■ **TASK STATEMENT**: Every record has to be written out exactly, with no line missing.

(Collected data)
* * * * * * * * *

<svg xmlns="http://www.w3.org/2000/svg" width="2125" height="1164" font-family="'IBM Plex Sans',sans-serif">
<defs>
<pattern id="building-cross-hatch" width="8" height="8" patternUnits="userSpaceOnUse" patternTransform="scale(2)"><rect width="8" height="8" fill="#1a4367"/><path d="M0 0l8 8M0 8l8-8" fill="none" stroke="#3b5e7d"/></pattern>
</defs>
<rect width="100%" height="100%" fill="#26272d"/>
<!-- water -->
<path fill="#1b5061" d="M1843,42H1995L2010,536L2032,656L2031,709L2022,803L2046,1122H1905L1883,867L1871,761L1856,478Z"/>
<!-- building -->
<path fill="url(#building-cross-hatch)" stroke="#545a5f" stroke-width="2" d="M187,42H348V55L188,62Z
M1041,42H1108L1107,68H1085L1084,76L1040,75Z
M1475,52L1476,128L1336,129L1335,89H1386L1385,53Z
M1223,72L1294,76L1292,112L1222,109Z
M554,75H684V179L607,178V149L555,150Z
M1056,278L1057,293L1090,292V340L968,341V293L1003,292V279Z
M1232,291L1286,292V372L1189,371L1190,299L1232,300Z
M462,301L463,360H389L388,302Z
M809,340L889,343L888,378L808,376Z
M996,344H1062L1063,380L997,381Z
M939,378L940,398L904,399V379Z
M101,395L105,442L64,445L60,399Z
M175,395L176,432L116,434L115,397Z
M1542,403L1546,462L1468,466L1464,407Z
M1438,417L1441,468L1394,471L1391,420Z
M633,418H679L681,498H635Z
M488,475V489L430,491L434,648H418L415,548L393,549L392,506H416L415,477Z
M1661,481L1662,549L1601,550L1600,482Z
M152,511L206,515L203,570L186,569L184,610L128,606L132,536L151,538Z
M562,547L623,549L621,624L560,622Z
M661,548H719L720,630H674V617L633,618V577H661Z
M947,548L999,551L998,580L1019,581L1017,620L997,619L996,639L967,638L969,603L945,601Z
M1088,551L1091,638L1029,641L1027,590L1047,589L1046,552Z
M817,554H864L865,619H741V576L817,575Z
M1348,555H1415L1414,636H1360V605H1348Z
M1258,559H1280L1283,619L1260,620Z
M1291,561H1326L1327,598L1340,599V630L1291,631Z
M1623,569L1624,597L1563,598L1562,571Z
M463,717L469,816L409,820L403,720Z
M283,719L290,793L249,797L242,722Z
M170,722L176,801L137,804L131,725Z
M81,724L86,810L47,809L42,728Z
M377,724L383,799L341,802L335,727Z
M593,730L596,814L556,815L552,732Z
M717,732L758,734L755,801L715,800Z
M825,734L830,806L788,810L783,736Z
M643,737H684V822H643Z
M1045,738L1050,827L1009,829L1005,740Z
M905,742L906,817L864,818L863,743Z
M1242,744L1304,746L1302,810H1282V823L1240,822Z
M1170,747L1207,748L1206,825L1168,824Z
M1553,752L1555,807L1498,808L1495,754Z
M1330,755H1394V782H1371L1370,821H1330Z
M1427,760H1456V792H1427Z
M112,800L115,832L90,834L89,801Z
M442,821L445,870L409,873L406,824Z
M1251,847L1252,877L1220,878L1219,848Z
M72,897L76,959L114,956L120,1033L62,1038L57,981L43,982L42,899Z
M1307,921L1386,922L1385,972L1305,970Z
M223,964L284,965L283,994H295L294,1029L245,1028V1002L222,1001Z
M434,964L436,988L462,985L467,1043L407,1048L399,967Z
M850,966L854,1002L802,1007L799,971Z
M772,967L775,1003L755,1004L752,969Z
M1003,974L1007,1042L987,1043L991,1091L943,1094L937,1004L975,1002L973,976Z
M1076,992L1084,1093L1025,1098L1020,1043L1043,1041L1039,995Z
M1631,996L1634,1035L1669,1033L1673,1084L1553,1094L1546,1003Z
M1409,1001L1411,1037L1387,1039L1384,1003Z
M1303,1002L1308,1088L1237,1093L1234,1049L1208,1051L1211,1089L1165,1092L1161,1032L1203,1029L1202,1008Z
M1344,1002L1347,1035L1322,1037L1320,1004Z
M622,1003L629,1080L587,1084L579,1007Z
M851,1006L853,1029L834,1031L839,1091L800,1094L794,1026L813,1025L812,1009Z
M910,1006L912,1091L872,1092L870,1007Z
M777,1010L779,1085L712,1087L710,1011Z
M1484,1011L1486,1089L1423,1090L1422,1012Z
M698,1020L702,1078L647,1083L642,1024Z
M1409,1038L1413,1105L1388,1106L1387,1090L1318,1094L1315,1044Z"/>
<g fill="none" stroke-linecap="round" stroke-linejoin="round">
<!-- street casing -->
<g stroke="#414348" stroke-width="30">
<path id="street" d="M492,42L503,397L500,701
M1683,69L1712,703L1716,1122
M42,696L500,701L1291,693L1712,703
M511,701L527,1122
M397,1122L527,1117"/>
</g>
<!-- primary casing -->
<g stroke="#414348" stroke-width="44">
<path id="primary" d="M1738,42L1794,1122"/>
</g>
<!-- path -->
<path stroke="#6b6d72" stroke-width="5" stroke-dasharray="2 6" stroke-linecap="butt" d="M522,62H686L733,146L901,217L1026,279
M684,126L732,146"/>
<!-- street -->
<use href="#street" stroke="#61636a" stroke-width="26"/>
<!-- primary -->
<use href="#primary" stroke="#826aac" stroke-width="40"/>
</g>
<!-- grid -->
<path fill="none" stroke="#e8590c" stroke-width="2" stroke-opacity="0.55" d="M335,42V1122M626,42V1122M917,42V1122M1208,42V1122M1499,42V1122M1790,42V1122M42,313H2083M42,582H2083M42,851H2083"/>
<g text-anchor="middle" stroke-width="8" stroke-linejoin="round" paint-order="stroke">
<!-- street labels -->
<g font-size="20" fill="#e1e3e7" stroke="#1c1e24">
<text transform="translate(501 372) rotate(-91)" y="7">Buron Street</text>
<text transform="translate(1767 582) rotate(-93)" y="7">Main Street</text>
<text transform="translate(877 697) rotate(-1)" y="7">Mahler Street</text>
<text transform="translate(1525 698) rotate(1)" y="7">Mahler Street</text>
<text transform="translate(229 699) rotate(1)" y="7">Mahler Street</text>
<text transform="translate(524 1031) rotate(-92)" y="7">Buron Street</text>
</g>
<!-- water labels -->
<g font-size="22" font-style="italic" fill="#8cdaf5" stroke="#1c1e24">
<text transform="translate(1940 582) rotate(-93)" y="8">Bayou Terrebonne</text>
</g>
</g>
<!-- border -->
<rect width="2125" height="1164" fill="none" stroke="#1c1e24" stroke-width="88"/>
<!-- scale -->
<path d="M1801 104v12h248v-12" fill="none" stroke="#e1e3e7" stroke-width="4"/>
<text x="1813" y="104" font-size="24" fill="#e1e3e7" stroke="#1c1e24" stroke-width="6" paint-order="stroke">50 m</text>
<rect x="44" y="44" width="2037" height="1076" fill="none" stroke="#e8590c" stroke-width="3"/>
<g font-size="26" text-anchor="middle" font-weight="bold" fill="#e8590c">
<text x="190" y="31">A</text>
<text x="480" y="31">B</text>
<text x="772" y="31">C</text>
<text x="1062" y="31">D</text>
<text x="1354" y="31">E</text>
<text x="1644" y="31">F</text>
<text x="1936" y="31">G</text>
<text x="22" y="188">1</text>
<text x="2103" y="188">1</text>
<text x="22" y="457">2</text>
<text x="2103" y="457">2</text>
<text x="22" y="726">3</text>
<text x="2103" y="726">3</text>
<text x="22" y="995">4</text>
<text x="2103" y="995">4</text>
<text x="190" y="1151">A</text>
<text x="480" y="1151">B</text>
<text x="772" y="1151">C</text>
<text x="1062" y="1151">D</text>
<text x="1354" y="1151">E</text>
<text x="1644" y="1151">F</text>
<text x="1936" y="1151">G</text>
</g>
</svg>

* * * * * * * * *

■ **RESPONSE TO THE EXERCISE**:
<svg xmlns="http://www.w3.org/2000/svg" width="2125" height="1164" font-family="'IBM Plex Sans',sans-serif">
<defs>
<pattern id="building-cross-hatch" width="8" height="8" patternUnits="userSpaceOnUse" patternTransform="scale(2)"><rect width="8" height="8" fill="#1a4367"/><path d="M0 0l8 8M0 8l8-8" fill="none" stroke="#3b5e7d"/></pattern>
</defs>
<rect width="100%" height="100%" fill="#26272d"/>
<!-- water -->
<path fill="#1b5061" d="M1843,42H1995L2010,536L2032,656L2031,709L2022,803L2046,1122H1905L1883,867L1871,761L1856,478Z"/>
<!-- building -->
<path fill="url(#building-cross-hatch)" stroke="#545a5f" stroke-width="2" d="M187,42H348V55L188,62Z
M1041,42H1108L1107,68H1085L1084,76L1040,75Z
M1475,52L1476,128L1336,129L1335,89H1386L1385,53Z
M1223,72L1294,76L1292,112L1222,109Z
M554,75H684V179L607,178V149L555,150Z
M1056,278L1057,293L1090,292V340L968,341V293L1003,292V279Z
M1232,291L1286,292V372L1189,371L1190,299L1232,300Z
M462,301L463,360H389L388,302Z
M809,340L889,343L888,378L808,376Z
M996,344H1062L1063,380L997,381Z
M939,378L940,398L904,399V379Z
M101,395L105,442L64,445L60,399Z
M175,395L176,432L116,434L115,397Z
M1542,403L1546,462L1468,466L1464,407Z
M1438,417L1441,468L1394,471L1391,420Z
M633,418H679L681,498H635Z
M488,475V489L430,491L434,648H418L415,548L393,549L392,506H416L415,477Z
M1661,481L1662,549L1601,550L1600,482Z
M152,511L206,515L203,570L186,569L184,610L128,606L132,536L151,538Z
M562,547L623,549L621,624L560,622Z
M661,548H719L720,630H674V617L633,618V577H661Z
M947,548L999,551L998,580L1019,581L1017,620L997,619L996,639L967,638L969,603L945,601Z
M1088,551L1091,638L1029,641L1027,590L1047,589L1046,552Z
M817,554H864L865,619H741V576L817,575Z
M1348,555H1415L1414,636H1360V605H1348Z
M1258,559H1280L1283,619L1260,620Z
M1291,561H1326L1327,598L1340,599V630L1291,631Z
M1623,569L1624,597L1563,598L1562,571Z
M463,717L469,816L409,820L403,720Z
M283,719L290,793L249,797L242,722Z
M170,722L176,801L137,804L131,725Z
M81,724L86,810L47,809L42,728Z
M377,724L383,799L341,802L335,727Z
M593,730L596,814L556,815L552,732Z
M717,732L758,734L755,801L715,800Z
M825,734L830,806L788,810L783,736Z
M643,737H684V822H643Z
M1045,738L1050,827L1009,829L1005,740Z
M905,742L906,817L864,818L863,743Z
M1242,744L1304,746L1302,810H1282V823L1240,822Z
M1170,747L1207,748L1206,825L1168,824Z
M1553,752L1555,807L1498,808L1495,754Z
M1330,755H1394V782H1371L1370,821H1330Z
M1427,760H1456V792H1427Z
M112,800L115,832L90,834L89,801Z
M442,821L445,870L409,873L406,824Z
M1251,847L1252,877L1220,878L1219,848Z
M72,897L76,959L114,956L120,1033L62,1038L57,981L43,982L42,899Z
M1307,921L1386,922L1385,972L1305,970Z
M223,964L284,965L283,994H295L294,1029L245,1028V1002L222,1001Z
M434,964L436,988L462,985L467,1043L407,1048L399,967Z
M850,966L854,1002L802,1007L799,971Z
M772,967L775,1003L755,1004L752,969Z
M1003,974L1007,1042L987,1043L991,1091L943,1094L937,1004L975,1002L973,976Z
M1076,992L1084,1093L1025,1098L1020,1043L1043,1041L1039,995Z
M1631,996L1634,1035L1669,1033L1673,1084L1553,1094L1546,1003Z
M1409,1001L1411,1037L1387,1039L1384,1003Z
M1303,1002L1308,1088L1237,1093L1234,1049L1208,1051L1211,1089L1165,1092L1161,1032L1203,1029L1202,1008Z
M1344,1002L1347,1035L1322,1037L1320,1004Z
M622,1003L629,1080L587,1084L579,1007Z
M851,1006L853,1029L834,1031L839,1091L800,1094L794,1026L813,1025L812,1009Z
M910,1006L912,1091L872,1092L870,1007Z
M777,1010L779,1085L712,1087L710,1011Z
M1484,1011L1486,1089L1423,1090L1422,1012Z
M698,1020L702,1078L647,1083L642,1024Z
M1409,1038L1413,1105L1388,1106L1387,1090L1318,1094L1315,1044Z"/>
<g fill="none" stroke-linecap="round" stroke-linejoin="round">
<!-- street casing -->
<g stroke="#414348" stroke-width="30">
<path id="street" d="M492,42L503,397L500,701
M1683,69L1712,703L1716,1122
M42,696L500,701L1291,693L1712,703
M511,701L527,1122
M397,1122L527,1117"/>
</g>
<!-- primary casing -->
<g stroke="#414348" stroke-width="44">
<path id="primary" d="M1738,42L1794,1122"/>
</g>
<!-- path -->
<path stroke="#6b6d72" stroke-width="5" stroke-dasharray="2 6" stroke-linecap="butt" d="M522,62H686L733,146L901,217L1026,279
M684,126L732,146"/>
<!-- street -->
<use href="#street" stroke="#61636a" stroke-width="26"/>
<!-- primary -->
<use href="#primary" stroke="#826aac" stroke-width="40"/>
</g>
<!-- grid -->
<path fill="none" stroke="#e8590c" stroke-width="2" stroke-opacity="0.55" d="M335,42V1122M626,42V1122M917,42V1122M1208,42V1122M1499,42V1122M1790,42V1122M42,313H2083M42,582H2083M42,851H2083"/>
<g text-anchor="middle" stroke-width="8" stroke-linejoin="round" paint-order="stroke">
<!-- street labels -->
<g font-size="20" fill="#e1e3e7" stroke="#1c1e24">
<text transform="translate(501 372) rotate(-91)" y="7">Buron Street</text>
<text transform="translate(1767 582) rotate(-93)" y="7">Main Street</text>
<text transform="translate(877 697) rotate(-1)" y="7">Mahler Street</text>
<text transform="translate(1525 698) rotate(1)" y="7">Mahler Street</text>
<text transform="translate(229 699) rotate(1)" y="7">Mahler Street</text>
<text transform="translate(524 1031) rotate(-92)" y="7">Buron Street</text>
</g>
<!-- water labels -->
<g font-size="22" font-style="italic" fill="#8cdaf5" stroke="#1c1e24">
<text transform="translate(1940 582) rotate(-93)" y="8">Bayou Terrebonne</text>
</g>
</g>
<!-- border -->
<rect width="2125" height="1164" fill="none" stroke="#1c1e24" stroke-width="88"/>
<!-- scale -->
<path d="M1801 104v12h248v-12" fill="none" stroke="#e1e3e7" stroke-width="4"/>
<text x="1813" y="104" font-size="24" fill="#e1e3e7" stroke="#1c1e24" stroke-width="6" paint-order="stroke">50 m</text>
<rect x="44" y="44" width="2037" height="1076" fill="none" stroke="#e8590c" stroke-width="3"/>
<g font-size="26" text-anchor="middle" font-weight="bold" fill="#e8590c">
<text x="190" y="31">A</text>
<text x="480" y="31">B</text>
<text x="772" y="31">C</text>
<text x="1062" y="31">D</text>
<text x="1354" y="31">E</text>
<text x="1644" y="31">F</text>
<text x="1936" y="31">G</text>
<text x="22" y="188">1</text>
<text x="2103" y="188">1</text>
<text x="22" y="457">2</text>
<text x="2103" y="457">2</text>
<text x="22" y="726">3</text>
<text x="2103" y="726">3</text>
<text x="22" y="995">4</text>
<text x="2103" y="995">4</text>
<text x="190" y="1151">A</text>
<text x="480" y="1151">B</text>
<text x="772" y="1151">C</text>
<text x="1062" y="1151">D</text>
<text x="1354" y="1151">E</text>
<text x="1644" y="1151">F</text>
<text x="1936" y="1151">G</text>
</g>
</svg>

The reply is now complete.